Hof Amsterdam, 19-11-2019, nr. 200.252.578/01
ECLI:NL:GHAMS:2019:4367
- Instantie
Hof Amsterdam
- Datum
19-11-2019
- Zaaknummer
200.252.578/01
- Vakgebied(en)
Personen- en familierecht (V)
- Brondocumenten en formele relaties
ECLI:NL:GHAMS:2019:4367, Uitspraak, Hof Amsterdam, 19‑11‑2019; (Hoger beroep, Beschikking)
- Vindplaatsen
ERF-Updates.nl 2019-0303
JERF Actueel 2019/411
Uitspraak 19‑11‑2019
Inhoudsindicatie
Gerechtelijke vaststelling biologisch vaderschap.
Partij(en)
GERECHTSHOF AMSTERDAM
Afdeling civiel recht en belastingrecht
Team III (familie- en jeugdrecht)
Zaaknummer: 200.252.578/01
Zaaknummer rechtbank: C/15/275007 FARK 18-3221
Beschikking van de meervoudige kamer van 19 november 2019 inzake
[verzoeker] ,
wonende te [woonplaats] ,
verzoeker in hoger beroep,
verder te noemen: verzoeker,
advocaat: mr. B. Wernik te Haarlem,
tegen
1. [erfgenaam A] ,
2. [erfgename B] ,
beiden wonende te [woonplaats] ,
verweerders in hoger beroep,
verder te noemen: verweerders, of afzonderlijk [erfgenaam A] en [erfgename B] ,
advocaat: mr. Y. Özdemir te Den Haag
als erfgenamen van:
[erflater] ,
overleden op 10 december 2016 te [plaats] ,
verder te noemen: [erflater] .
1. Het verloop van het geding in eerste aanleg
Het hof verwijst voor het verloop van het geding in eerste aanleg naar de beschikking van de rechtbank Noord-Holland (locatie: Haarlem) (hierna: de rechtbank) van 10 oktober 2018, uitgesproken onder voormeld zaaknummer.

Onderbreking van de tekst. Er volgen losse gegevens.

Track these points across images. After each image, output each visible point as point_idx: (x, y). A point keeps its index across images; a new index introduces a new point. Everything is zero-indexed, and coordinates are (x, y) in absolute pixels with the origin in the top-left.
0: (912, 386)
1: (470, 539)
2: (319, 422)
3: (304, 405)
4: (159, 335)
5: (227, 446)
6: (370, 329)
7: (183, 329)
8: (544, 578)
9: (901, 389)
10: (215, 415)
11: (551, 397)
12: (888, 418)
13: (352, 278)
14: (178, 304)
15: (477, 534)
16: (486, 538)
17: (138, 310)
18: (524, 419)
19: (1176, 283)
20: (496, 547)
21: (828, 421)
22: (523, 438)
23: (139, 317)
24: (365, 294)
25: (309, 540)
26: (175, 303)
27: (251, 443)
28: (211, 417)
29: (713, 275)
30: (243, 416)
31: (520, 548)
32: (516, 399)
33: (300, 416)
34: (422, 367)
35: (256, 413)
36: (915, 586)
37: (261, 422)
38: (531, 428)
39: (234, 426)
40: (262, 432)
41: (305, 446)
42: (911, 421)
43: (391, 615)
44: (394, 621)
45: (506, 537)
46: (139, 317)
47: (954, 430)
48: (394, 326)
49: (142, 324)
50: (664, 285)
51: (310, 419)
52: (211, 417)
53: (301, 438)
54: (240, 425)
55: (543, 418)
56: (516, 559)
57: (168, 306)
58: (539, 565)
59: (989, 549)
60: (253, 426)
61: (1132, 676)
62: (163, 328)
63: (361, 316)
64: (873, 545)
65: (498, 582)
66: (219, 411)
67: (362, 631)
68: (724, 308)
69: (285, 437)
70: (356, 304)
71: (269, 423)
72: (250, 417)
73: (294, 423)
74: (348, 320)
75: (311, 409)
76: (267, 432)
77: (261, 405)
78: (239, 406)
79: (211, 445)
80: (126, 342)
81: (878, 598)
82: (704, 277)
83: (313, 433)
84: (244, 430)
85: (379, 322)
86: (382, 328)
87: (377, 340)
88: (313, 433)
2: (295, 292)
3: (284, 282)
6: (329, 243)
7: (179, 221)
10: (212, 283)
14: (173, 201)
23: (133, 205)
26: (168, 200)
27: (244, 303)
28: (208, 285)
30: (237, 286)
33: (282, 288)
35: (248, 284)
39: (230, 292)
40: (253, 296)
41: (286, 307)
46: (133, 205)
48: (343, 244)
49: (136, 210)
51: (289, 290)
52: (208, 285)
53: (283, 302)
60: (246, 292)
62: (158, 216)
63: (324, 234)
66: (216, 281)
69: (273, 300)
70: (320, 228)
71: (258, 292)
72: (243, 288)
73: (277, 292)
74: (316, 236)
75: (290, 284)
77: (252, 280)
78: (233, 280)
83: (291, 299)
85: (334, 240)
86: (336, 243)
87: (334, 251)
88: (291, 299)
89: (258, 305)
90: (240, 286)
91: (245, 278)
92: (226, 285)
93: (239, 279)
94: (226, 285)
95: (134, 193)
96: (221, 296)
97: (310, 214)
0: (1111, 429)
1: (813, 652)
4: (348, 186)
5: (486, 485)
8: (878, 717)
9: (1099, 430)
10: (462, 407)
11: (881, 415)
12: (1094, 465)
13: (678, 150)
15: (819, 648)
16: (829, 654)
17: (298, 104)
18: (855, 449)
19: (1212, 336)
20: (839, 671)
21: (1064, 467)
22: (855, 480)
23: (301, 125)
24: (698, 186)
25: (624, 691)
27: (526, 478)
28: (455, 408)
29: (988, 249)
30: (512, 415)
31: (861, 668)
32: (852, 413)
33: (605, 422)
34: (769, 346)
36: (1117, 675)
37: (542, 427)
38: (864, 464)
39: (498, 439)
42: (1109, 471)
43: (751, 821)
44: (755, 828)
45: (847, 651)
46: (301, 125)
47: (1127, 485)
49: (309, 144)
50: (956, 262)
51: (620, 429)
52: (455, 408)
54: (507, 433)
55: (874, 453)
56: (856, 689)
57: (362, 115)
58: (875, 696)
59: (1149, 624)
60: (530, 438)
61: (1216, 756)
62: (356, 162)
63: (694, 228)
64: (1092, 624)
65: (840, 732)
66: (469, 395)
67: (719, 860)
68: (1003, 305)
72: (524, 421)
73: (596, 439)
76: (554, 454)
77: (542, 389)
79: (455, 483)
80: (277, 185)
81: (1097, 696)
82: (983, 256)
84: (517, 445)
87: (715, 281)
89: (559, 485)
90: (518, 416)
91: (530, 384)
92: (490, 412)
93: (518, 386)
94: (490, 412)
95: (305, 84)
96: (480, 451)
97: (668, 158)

2. Het geding in hoger beroep
2.1
Verzoeker is op 9 januari 2019 in hoger beroep gekomen van voornoemde beschikking van 10 oktober 2018.
2.2
Verweerders hebben op 25 februari 2019 een verweerschrift ingediend.
2.3
De mondelinge behandeling heeft op 19 juli 2019 plaatsgevonden. Verschenen zijn:
- Verzoeker, bijgestaan door zijn advocaat;
- Verweerders, bijgestaan door hun advocaat.
3. De feiten
3.1
Verzoeker is geboren [in] 1969 te [geboorteplaats] als kind van [X] (hierna: de moeder) en [Y] (hierna: de juridische vader).
3.2
[erflater] is [in] 1933 in Turkije geboren en hij is op 10 december 2016 te [plaats] overleden. Hij is [in] 1974 in Turkije gehuwd met [Z] en tijdens dit huwelijk zijn [erfgename B] en [erfgenaam A] te Haarlem geboren.
4. De omvang van het geschil
4.1
Bij de bestreden beschikking is verzoeker niet-ontvankelijk verklaard in zijn verzoek tot gerechtelijke vaststelling van het ouderschap dan wel vaststelling van het biologische vaderschap van [erflater] .
4.2
Het verzoek in hoger beroep strekt tot vernietiging van de bestreden beschikking en tot gerechtelijke vaststelling van het biologische vaderschap van [erflater] als vader van verzoeker. Voorst vraagt verzoeker te bepalen dat verweerders gehouden zijn hun medewerking te verlenen aan het DNA-onderzoek door of namens een door het hof aan te wijzen instituut alsmede dat zij daarvoor binnen twee dagen na een verzoek daartoe van het erfinstituut, erfelijk materiaal ter beschikking dienen te stellen, op verbeurte van een dwangsom van € 2.500,- voor iedere dag dat verweerders hiermee in gebreke blijven. Tevens verzoeken zij de beschikking, voor zover mogelijk, uitvoerbaar bij voorraad te verklaren.
4.3
Verweerders verzoeken primair de verzoeker niet-ontvankelijk te verklaren in zijn verzoek en subsidiair het verzoek ongegrond te verklaren en de bestreden beschikking te bekrachtigen. Voorts verzoeken zij verzoeker te veroordelen in de proceskosten.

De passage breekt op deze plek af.